Cedric inclinou-se para frente, os olhos verdes cravando-se nos seus.
— Suas visões me dizem o contrário. Sua presença é um ponto de convergência. Seu destino é maior do que imagina.
Calius ergueu uma sobrancelha, descrente.
— Você me faria um imperador, mas esse não é meu papel. Richard reinará, e eu serei um mero espectador.
Cedric sorriu, malicioso. — Isso é algo que um louco diria.
— Então talvez sejamos todos loucos. — Calius deu de ombros.
O silêncio que veio depois não era desconfortável. E, no momento seguinte, ambos começaram a rir.
— Isso tinha que vir de você! — Cedric balançou a cabeça, pegando a taça de vinho que Calius lhe estendia.

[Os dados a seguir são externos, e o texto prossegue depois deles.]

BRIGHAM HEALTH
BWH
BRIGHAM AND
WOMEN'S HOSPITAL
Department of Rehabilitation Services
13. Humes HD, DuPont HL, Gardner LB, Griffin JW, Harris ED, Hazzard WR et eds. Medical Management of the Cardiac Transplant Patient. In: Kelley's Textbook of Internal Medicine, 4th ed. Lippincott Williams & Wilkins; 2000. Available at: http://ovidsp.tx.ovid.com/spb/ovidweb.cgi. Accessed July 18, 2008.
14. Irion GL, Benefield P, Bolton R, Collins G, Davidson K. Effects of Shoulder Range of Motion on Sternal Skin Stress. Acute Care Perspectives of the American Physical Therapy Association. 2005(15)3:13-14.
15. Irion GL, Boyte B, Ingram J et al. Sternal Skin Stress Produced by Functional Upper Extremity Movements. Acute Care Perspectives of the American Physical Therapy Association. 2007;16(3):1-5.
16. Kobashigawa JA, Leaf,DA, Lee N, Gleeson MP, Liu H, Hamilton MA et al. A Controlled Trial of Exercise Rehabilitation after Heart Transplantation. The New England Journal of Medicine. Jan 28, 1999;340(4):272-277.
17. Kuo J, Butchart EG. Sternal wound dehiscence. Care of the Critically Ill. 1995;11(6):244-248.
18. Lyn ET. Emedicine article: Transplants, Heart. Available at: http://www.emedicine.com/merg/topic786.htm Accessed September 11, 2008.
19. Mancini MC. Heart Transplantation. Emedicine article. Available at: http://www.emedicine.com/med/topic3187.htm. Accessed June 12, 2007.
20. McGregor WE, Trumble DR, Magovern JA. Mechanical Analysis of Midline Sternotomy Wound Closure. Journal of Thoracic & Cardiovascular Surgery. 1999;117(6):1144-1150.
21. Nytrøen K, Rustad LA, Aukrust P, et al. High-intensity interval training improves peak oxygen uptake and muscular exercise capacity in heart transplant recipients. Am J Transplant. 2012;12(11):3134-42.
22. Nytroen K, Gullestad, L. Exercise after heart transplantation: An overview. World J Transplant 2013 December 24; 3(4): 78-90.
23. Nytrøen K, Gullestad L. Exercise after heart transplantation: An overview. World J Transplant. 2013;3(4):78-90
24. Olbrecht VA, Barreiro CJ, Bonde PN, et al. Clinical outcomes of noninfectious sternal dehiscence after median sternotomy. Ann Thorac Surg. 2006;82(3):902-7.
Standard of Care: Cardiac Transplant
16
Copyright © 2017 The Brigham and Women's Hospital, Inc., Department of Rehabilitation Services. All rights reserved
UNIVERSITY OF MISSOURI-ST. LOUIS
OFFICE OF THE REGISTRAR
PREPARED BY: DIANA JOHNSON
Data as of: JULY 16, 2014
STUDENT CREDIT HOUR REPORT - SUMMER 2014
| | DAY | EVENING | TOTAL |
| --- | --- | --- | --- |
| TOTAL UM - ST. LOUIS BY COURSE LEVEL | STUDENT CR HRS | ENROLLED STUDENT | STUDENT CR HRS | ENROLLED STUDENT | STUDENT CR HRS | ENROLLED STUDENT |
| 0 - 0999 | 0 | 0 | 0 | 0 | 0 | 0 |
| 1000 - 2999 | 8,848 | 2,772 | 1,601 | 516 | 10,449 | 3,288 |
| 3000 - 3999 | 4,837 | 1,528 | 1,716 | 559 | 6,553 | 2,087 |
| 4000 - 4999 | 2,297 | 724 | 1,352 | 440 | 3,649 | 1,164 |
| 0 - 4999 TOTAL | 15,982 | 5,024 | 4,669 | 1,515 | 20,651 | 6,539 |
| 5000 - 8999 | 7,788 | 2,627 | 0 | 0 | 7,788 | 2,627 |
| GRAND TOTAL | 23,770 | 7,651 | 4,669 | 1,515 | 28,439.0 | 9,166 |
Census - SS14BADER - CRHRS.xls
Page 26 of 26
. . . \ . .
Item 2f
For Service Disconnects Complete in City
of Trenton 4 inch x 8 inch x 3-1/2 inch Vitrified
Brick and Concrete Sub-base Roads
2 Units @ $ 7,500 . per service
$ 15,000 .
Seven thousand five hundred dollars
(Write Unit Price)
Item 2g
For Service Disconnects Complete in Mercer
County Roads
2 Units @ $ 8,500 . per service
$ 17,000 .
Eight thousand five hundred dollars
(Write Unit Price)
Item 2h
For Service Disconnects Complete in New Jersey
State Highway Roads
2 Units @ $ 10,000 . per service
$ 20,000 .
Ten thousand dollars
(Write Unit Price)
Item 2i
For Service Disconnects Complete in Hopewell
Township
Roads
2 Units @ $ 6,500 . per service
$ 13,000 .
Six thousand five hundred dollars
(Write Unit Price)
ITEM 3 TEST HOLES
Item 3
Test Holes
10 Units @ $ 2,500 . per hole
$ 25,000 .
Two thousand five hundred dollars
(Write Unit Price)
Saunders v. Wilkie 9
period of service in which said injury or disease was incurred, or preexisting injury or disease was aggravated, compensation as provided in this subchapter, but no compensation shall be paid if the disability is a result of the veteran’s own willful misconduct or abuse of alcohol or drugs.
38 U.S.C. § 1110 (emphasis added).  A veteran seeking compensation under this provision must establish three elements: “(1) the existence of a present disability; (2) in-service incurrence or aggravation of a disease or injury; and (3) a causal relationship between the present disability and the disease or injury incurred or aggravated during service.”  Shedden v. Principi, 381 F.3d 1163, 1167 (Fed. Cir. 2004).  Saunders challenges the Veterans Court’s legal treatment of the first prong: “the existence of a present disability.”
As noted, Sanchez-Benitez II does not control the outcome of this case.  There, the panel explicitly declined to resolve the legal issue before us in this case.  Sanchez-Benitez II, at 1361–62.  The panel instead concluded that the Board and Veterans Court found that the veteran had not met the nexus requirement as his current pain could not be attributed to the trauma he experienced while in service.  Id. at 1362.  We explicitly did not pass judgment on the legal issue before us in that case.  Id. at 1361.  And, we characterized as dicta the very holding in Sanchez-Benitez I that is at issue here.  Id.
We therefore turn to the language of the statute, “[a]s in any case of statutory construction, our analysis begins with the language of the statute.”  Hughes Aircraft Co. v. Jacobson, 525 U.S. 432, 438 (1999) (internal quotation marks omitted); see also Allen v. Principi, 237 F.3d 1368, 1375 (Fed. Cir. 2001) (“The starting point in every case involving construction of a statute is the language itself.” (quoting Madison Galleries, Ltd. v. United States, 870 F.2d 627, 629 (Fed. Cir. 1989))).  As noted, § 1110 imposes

Brindaram sem palavras. O vinho desceu quente, queimando a garganta como um lembrete de que, pelo menos por aquela noite, ainda eram jovens. Ainda podiam se dar ao luxo de rir. Mas, como tudo na corte, esse luxo era passageiro.
O tempo voou, e logo Cedric se levantou, esticando os ombros.
— Te vejo no baile.
— Sim… tenho algo a fazer antes.
Cedric assentiu e saiu, fechando a porta atrás de si.
Calius permaneceu sentado, imóvel. O silêncio se instalou novamente, mas desta vez pesava mais. Não era apenas a ausência de som — era a ausência de significado.
A solidão envolvia seus ombros como um manto invisível. A solidão de um príncipe sem propósito.
A solidão de um homem que, no fundo, sabia que era fraco.
Bom dia, próximo capítulo na terça!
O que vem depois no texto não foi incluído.